We received a weekly magazine called the Young Companion that came in the mail on Wednesday afternoons. I’d sit on the stone wall next to the the mailbox waiting, waiting for the little mailman and the magazine to arrive, “it’s here, it’s here mom.” She dropped everything to read a weekly continued story. Week after week we read the entire book titled, For One Moment by Christmas Carol Kaufman.
It was a true heartbreaking story of two German brothers, Herbert and Willie caught up in the horrors of the 2nd world war. At times mom’s emotions would overwhelm her and us children gathered around the table leaning in for every word. At times she was simply unable to continue reading the story, and so we all wept around the table. The value of reading to children is unquestionable as I reflect on this book, this story and able to recall the two brothers, their names and details boys in the story, 60 years later.

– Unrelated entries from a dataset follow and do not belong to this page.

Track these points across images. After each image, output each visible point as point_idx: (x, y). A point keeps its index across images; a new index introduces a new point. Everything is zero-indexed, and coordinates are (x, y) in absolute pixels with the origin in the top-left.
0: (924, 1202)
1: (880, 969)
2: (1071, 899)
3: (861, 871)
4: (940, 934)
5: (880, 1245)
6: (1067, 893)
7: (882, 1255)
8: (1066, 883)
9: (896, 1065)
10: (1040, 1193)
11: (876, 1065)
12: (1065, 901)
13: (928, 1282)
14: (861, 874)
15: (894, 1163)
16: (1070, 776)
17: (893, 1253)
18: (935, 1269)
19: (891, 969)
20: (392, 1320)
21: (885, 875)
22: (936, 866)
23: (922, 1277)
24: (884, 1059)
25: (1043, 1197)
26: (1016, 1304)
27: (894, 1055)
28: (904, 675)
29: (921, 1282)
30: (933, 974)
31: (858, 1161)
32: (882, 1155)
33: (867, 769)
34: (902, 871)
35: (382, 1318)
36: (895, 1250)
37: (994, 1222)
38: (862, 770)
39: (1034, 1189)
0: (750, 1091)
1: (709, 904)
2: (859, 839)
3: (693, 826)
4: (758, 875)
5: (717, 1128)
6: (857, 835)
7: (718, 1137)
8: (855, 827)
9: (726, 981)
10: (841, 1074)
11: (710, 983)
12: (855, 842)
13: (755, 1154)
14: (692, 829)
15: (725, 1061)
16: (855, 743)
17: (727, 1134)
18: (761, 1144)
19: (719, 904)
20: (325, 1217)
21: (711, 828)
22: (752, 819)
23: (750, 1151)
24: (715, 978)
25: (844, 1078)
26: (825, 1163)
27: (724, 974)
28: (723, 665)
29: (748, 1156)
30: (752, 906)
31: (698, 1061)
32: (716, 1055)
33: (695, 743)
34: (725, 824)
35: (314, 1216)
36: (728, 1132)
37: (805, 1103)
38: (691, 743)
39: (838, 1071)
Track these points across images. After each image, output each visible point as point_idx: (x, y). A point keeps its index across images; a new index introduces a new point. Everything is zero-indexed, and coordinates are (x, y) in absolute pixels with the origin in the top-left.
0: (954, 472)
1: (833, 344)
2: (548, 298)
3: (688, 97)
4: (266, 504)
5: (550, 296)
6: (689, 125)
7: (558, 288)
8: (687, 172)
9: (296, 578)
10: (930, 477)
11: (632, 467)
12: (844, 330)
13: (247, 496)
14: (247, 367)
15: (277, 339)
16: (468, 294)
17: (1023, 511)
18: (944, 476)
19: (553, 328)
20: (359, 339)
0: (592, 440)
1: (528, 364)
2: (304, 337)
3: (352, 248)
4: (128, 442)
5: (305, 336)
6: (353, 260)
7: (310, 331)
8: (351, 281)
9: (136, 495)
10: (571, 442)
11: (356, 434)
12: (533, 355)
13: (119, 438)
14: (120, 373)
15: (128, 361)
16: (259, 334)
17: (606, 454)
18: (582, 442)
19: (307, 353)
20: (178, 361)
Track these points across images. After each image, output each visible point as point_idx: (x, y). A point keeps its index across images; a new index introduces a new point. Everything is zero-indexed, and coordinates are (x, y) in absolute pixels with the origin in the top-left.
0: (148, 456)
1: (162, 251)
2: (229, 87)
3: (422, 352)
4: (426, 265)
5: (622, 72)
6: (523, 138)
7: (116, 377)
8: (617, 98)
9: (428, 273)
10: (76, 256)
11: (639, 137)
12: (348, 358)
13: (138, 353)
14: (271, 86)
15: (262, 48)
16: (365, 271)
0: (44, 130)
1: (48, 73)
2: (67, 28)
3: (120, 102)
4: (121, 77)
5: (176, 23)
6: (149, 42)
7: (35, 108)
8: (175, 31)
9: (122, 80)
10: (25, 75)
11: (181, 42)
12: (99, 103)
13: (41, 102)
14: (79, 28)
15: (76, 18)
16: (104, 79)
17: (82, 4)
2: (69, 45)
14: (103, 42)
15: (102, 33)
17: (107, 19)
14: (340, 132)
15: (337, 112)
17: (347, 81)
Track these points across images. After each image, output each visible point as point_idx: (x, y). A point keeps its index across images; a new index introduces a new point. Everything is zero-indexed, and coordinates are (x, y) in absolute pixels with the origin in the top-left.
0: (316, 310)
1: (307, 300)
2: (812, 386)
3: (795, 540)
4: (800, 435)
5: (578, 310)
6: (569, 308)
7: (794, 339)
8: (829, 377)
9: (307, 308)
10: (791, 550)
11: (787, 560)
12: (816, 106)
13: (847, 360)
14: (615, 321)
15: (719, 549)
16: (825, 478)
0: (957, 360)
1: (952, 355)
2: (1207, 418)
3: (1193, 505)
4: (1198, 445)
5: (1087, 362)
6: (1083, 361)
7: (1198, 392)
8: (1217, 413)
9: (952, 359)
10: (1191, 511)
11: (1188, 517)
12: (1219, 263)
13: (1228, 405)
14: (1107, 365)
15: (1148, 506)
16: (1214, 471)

Mom had a soft loving heart for her children and anyone she met. Especially to those marginalized and often cast away from society as losers, poor, the ridiculed. The fringe people that didn’t quite fit in knew they had a friend in mom! She was there for them, with kindness offering hope to many desperate souls on the margins trying to to find their way.
Most of life, tho she was troubled with low self-esteem, feeling unworthy, not good enough. Now looking back, the trauma of being an adopted child and the manner in which she found out that her parents were not her birth parents, left deep emotional scars and weighed heavy on her.
I suppose there is a difference between being a good person, and being a good parent, but she ably demonstrated both. Generous, sometimes to a fault, unable to even conceive of doing wrong. That was mom!
Thanks Mom…you demonstrated a simple, sincere love, the kind that springs from deep within, and never runs dry!